Work to be completed -
Please repeat the whole listing exactly, but leave the pictures out.

Input material -
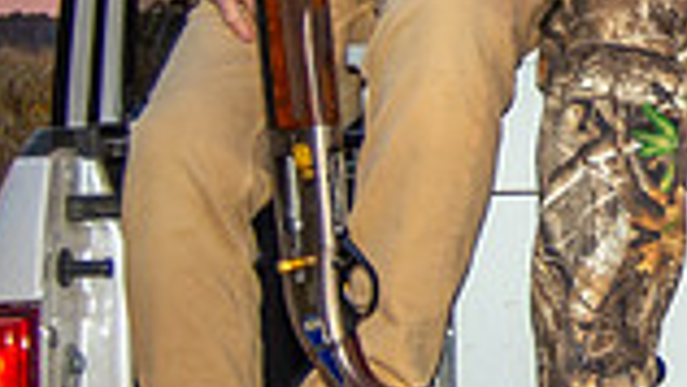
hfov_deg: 11.7
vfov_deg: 6.8
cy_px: 71
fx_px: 3262
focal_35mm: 179
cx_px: 925
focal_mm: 30
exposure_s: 1/60
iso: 160
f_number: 3.8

Response -
hfov_deg: 11.7
vfov_deg: 6.8
cy_px: 71
fx_px: 3262
focal_35mm: 179
cx_px: 925
focal_mm: 30
exposure_s: 1/60
iso: 160
f_number: 3.8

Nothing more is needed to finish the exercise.